German business practices
quattro at isham-research.com
Fri Apr 5 00:48:07 EST 2002
> Do Germans (or other Europeans) primarily use wire transfers for payment
> these days? I know that this is the case in Japan (no personal checks,
> all wire transfer), but am not sure about Germany.
> We are so backward in the US that we're not at this stage just yet and
> making wire transfers is very costly and time-consuming.
It has been standard business practice in Germany for decades now. When you receive an
invoice from a German supplier, the footer of the document carries "Bandverbindungen" - their
bank account details. Often they will offer a choice - a main clearing bank and a Sparkasse.
In the old days, you would go into your bank with a handful of these - a clerk would complete
various forms and then you would take the completed pile over to the cashier.
These days it's computerised. My German account is with the Deutsche Bank - they have sent me
a one-time pad with 100 numbers on it, and I can perform whatever transactions I like using
one number each time. They use 'EC Karten' - successors to the Eurocheque guarantee cards -
for many in-person cashless transactions.

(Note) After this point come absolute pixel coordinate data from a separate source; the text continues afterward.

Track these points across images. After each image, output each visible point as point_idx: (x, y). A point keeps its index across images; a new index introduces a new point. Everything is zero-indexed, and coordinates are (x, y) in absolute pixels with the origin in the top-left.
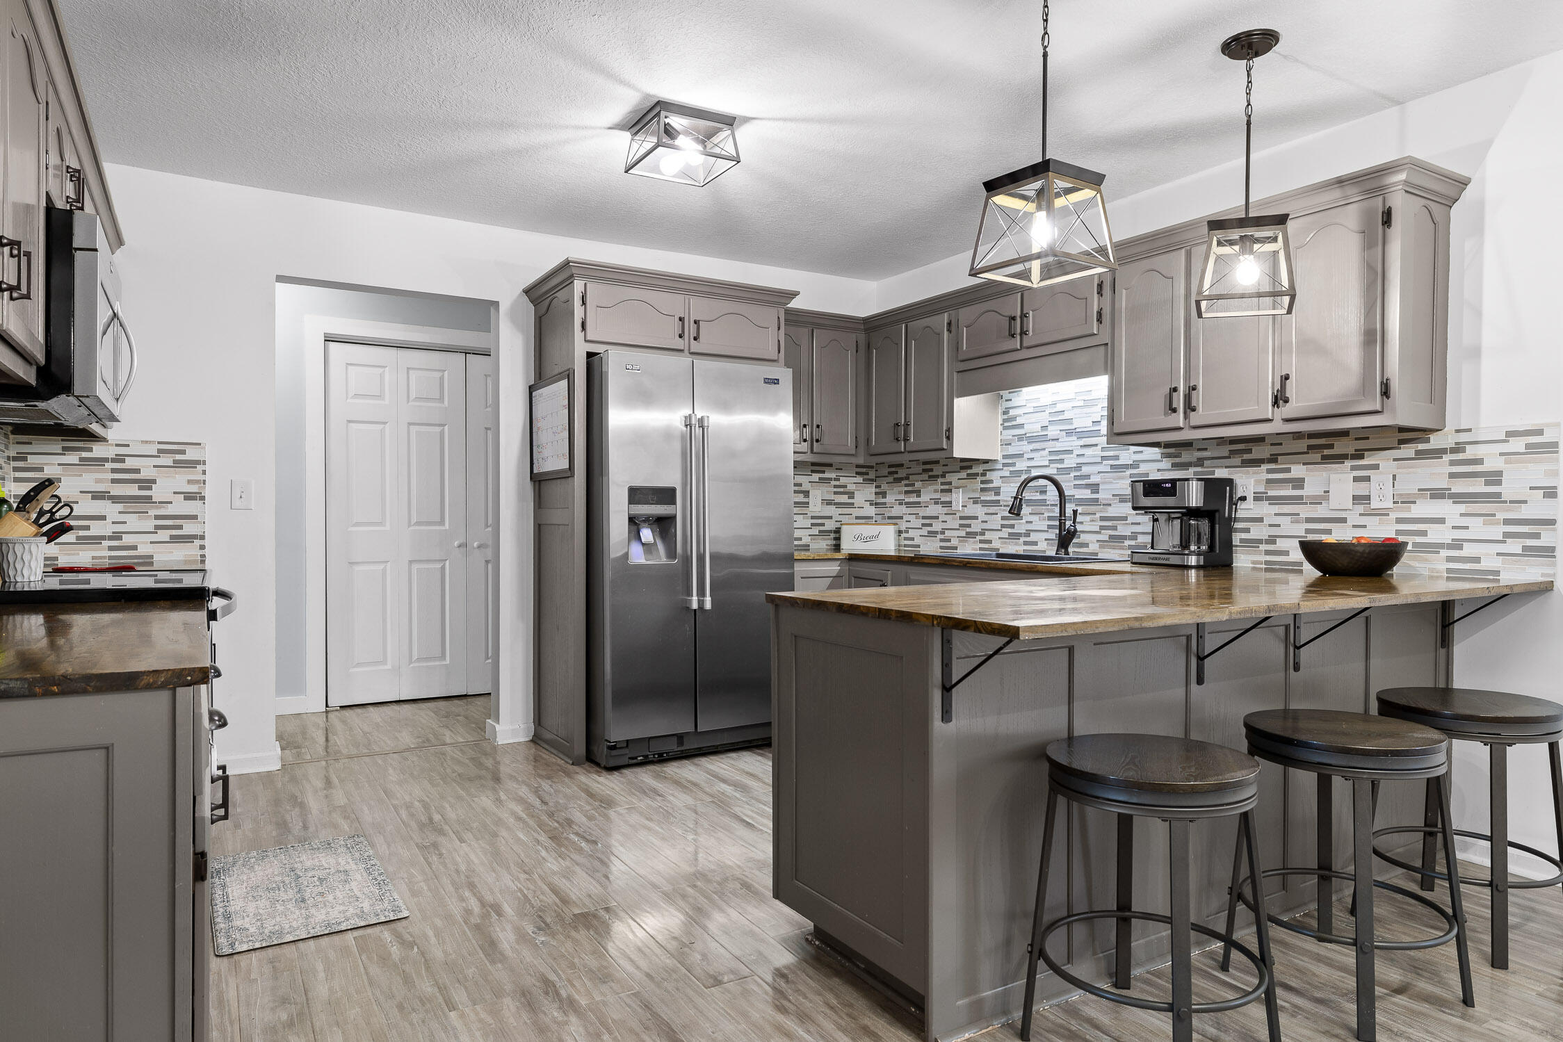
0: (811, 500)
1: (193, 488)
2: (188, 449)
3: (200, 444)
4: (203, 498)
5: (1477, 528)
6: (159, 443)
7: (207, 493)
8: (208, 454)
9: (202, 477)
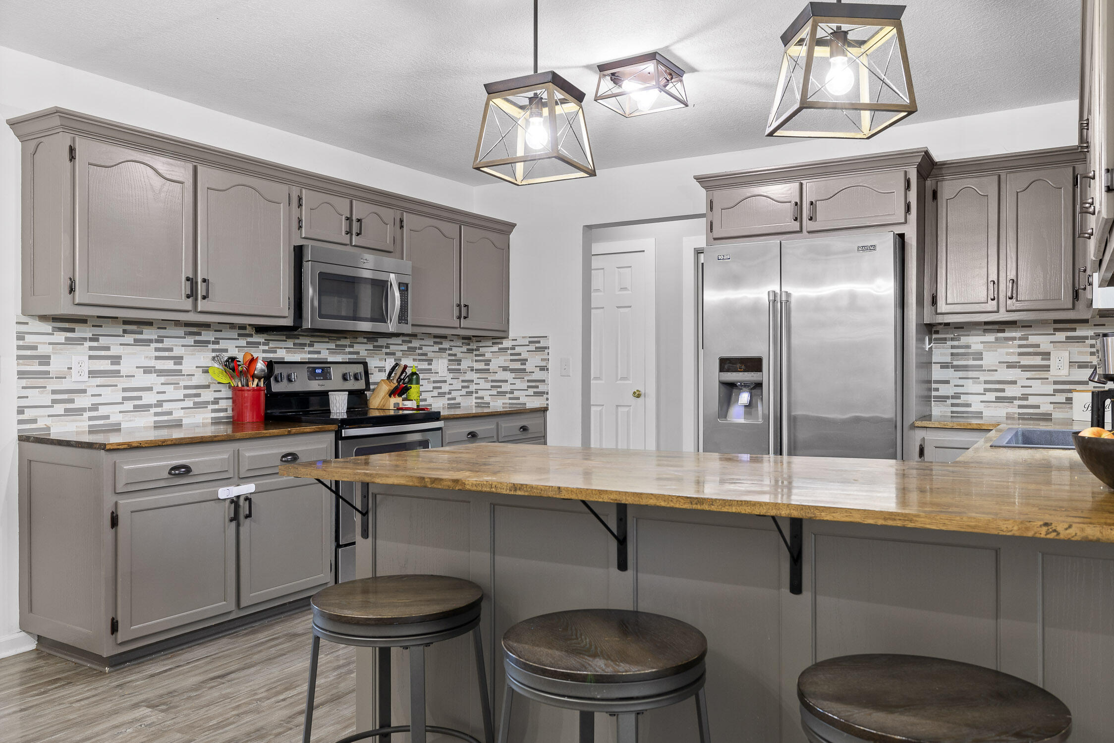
0: (1053, 362)
1: (543, 364)
2: (542, 340)
3: (546, 337)
4: (548, 369)
6: (529, 337)
7: (549, 367)
8: (550, 343)
9: (546, 357)
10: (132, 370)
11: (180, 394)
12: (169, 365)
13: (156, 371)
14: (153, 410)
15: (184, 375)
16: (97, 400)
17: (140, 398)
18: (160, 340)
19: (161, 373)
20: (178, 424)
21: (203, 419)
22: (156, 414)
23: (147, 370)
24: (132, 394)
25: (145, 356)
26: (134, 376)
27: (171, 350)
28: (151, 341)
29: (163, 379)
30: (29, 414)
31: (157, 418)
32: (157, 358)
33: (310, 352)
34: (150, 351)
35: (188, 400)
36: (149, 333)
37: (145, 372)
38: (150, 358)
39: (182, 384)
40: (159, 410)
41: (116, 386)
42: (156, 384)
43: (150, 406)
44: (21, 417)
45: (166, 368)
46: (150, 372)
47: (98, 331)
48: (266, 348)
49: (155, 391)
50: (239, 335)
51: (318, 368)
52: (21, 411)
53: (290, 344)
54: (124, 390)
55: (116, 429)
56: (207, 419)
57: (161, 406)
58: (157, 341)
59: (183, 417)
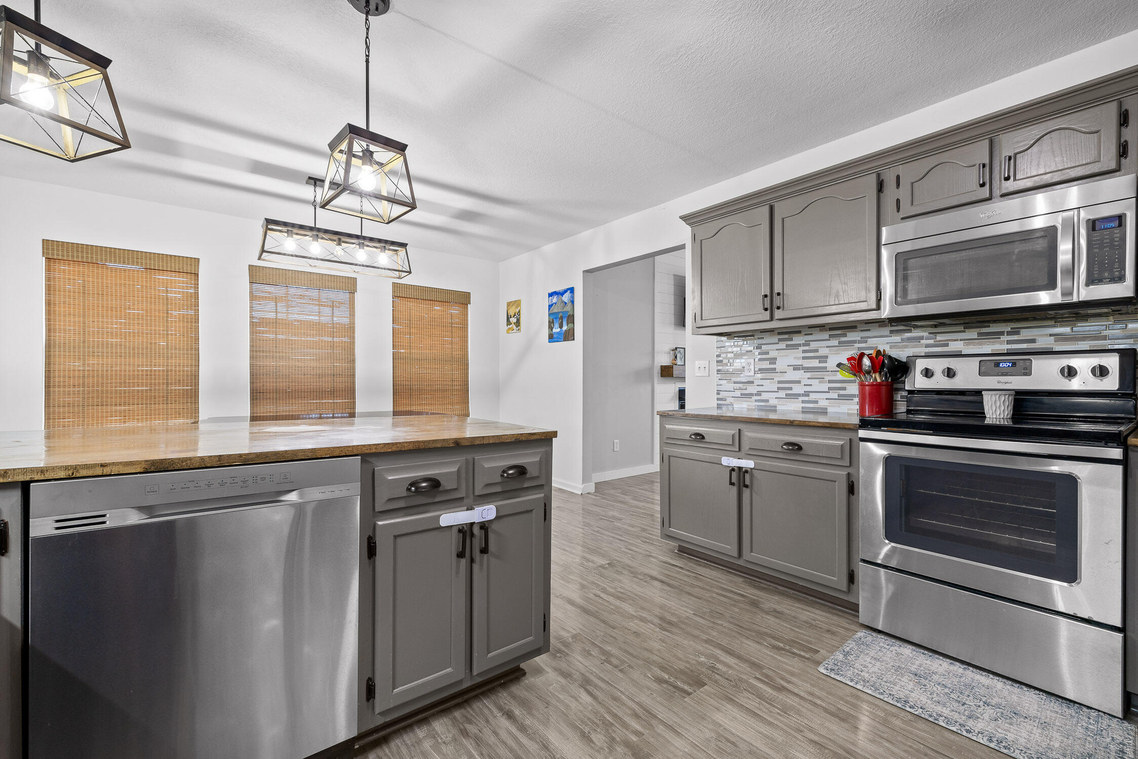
10: (785, 368)
11: (825, 387)
12: (815, 363)
13: (803, 368)
14: (801, 398)
15: (829, 371)
16: (760, 389)
17: (791, 389)
18: (807, 344)
19: (807, 369)
20: (824, 412)
21: (848, 410)
22: (803, 402)
23: (796, 368)
24: (785, 386)
25: (793, 357)
26: (786, 372)
27: (817, 351)
28: (799, 345)
29: (809, 375)
30: (722, 395)
31: (804, 405)
32: (804, 358)
33: (1009, 342)
34: (799, 353)
35: (833, 392)
36: (798, 340)
37: (794, 369)
38: (799, 358)
39: (827, 378)
40: (806, 398)
41: (773, 379)
42: (804, 378)
43: (799, 395)
44: (719, 396)
45: (811, 365)
46: (798, 369)
47: (761, 341)
48: (931, 342)
49: (803, 384)
50: (892, 332)
51: (1005, 361)
52: (718, 394)
53: (972, 334)
54: (779, 382)
55: (774, 409)
56: (852, 410)
57: (808, 396)
58: (804, 345)
59: (827, 406)
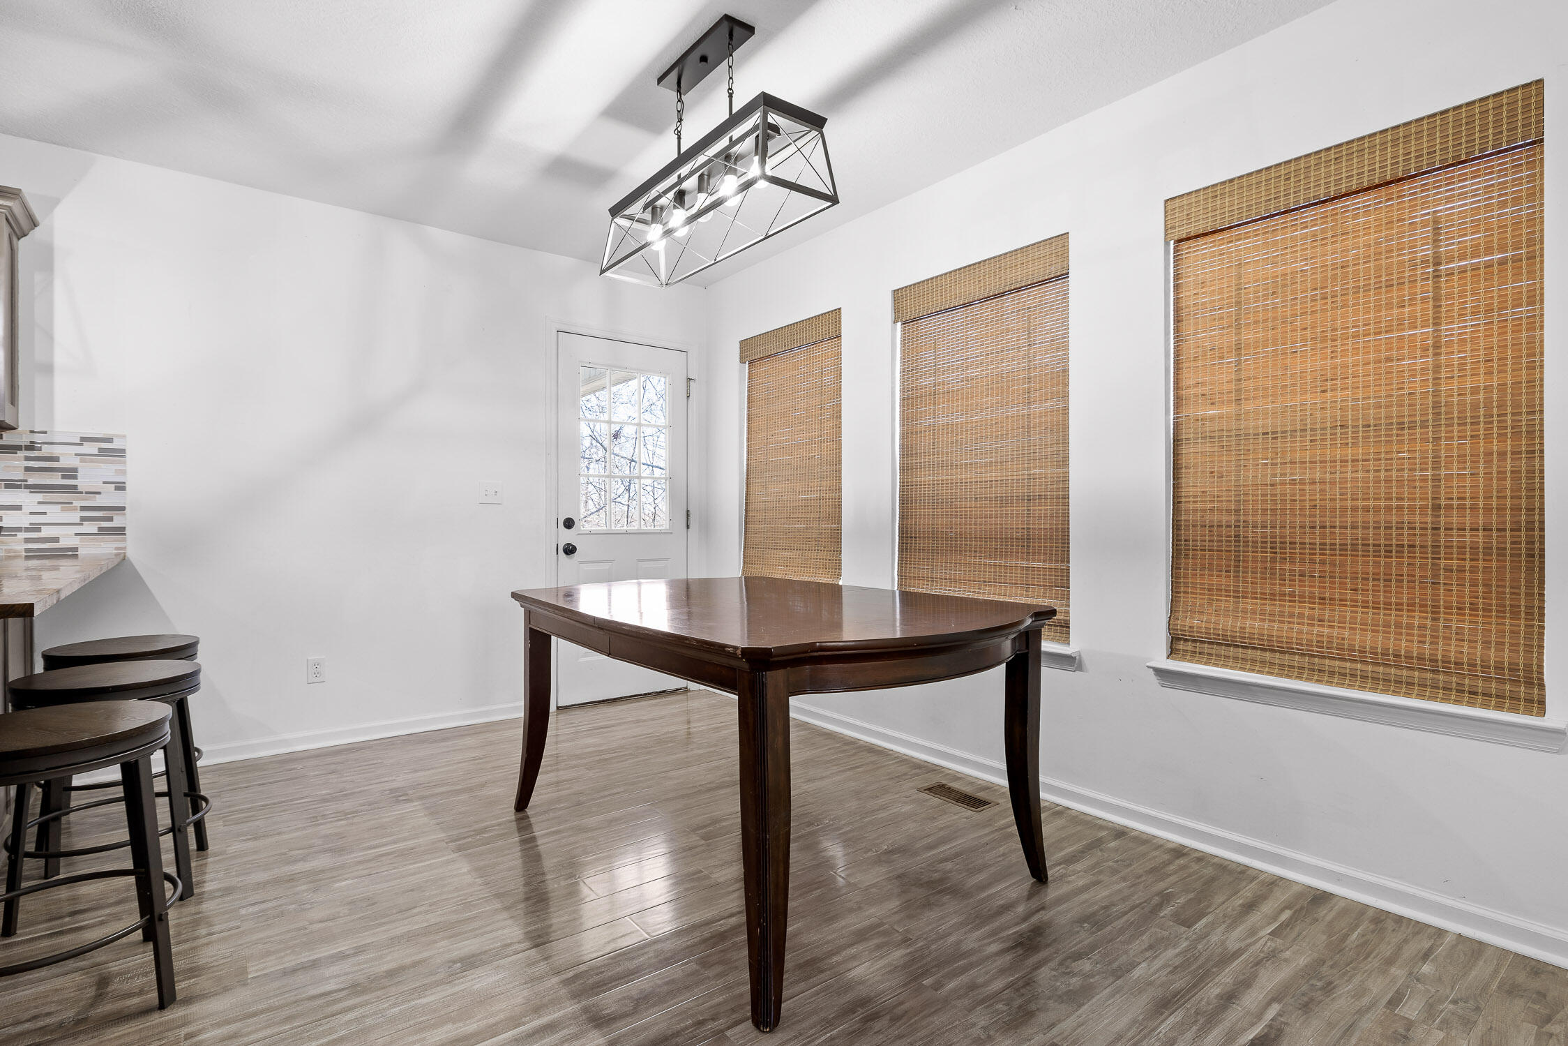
5: (55, 513)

Debit cards (what the UK calls "Switch") are very much in the ascendancy - Visa and
Mastercharge (and their local licensees) are less common than in the English-speaking world.
Paper cheques are virtually unknown in Germany. Still quite common in the UK, though.
In general, when you do business with a German company you also accept their "AGB" -
Allgemeine Geschäftsbedingungen. These _can_ be interesing - for instance, sometimes they
give you an automatic discount of a few percent (2 to 4) if you pay very promptly. OTOH -
they can levy interest on outstanding balances after (perhaps) 21 days.